● **The problem**
Drop the pictures from the entries below, then reproduce the rest exactly.
***** Data to process *****
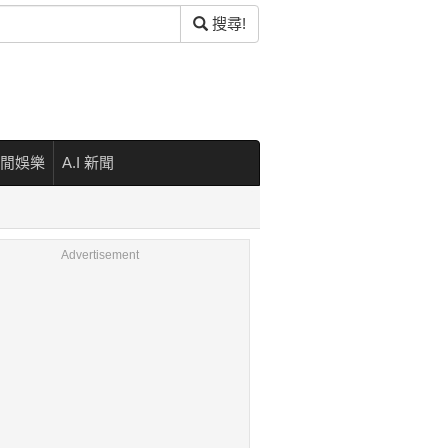
搜尋!
閒娛樂
A.I 新聞
Advertisement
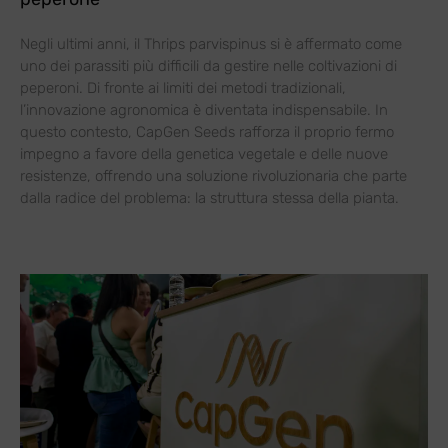
Negli ultimi anni, il Thrips parvispinus si è affermato come
uno dei parassiti più difficili da gestire nelle coltivazioni di
peperoni. Di fronte ai limiti dei metodi tradizionali,
l’innovazione agronomica è diventata indispensabile. In
questo contesto, CapGen Seeds rafforza il proprio fermo
impegno a favore della genetica vegetale e delle nuove
resistenze, offrendo una soluzione rivoluzionaria che parte
dalla radice del problema: la struttura stessa della pianta.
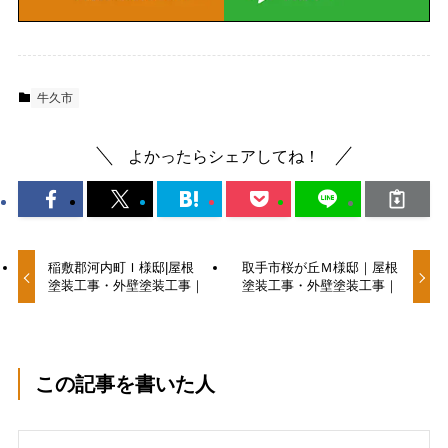
牛久市
よかったらシェアしてね！
稲敷郡河内町Ｉ様邸|屋根
取手市桜が丘Ｍ様邸｜屋根
塗装工事・外壁塗装工事｜
塗装工事・外壁塗装工事｜
この記事を書いた人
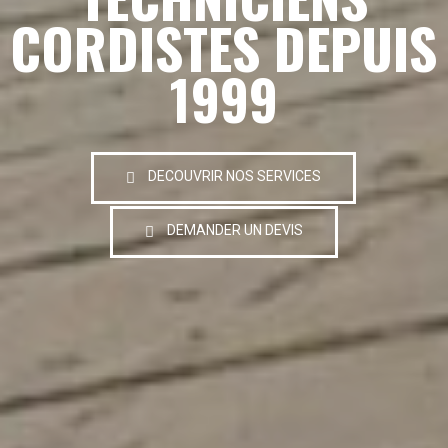
CORDISTES DEPUIS
1999
DECOUVRIR NOS SERVICES
DEMANDER UN DEVIS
*****
● **Problem solution**
搜尋!
閒娛樂
A.I 新聞
Advertisement
Negli ultimi anni, il Thrips parvispinus si è affermato come
uno dei parassiti più difficili da gestire nelle coltivazioni di
peperoni. Di fronte ai limiti dei metodi tradizionali,
l’innovazione agronomica è diventata indispensabile. In
questo contesto, CapGen Seeds rafforza il proprio fermo
impegno a favore della genetica vegetale e delle nuove
resistenze, offrendo una soluzione rivoluzionaria che parte
dalla radice del problema: la struttura stessa della pianta.
牛久市
よかったらシェアしてね！
稲敷郡河内町Ｉ様邸|屋根
取手市桜が丘Ｍ様邸｜屋根
塗装工事・外壁塗装工事｜
塗装工事・外壁塗装工事｜
この記事を書いた人
CORDISTES DEPUIS
1999
DECOUVRIR NOS SERVICES
DEMANDER UN DEVIS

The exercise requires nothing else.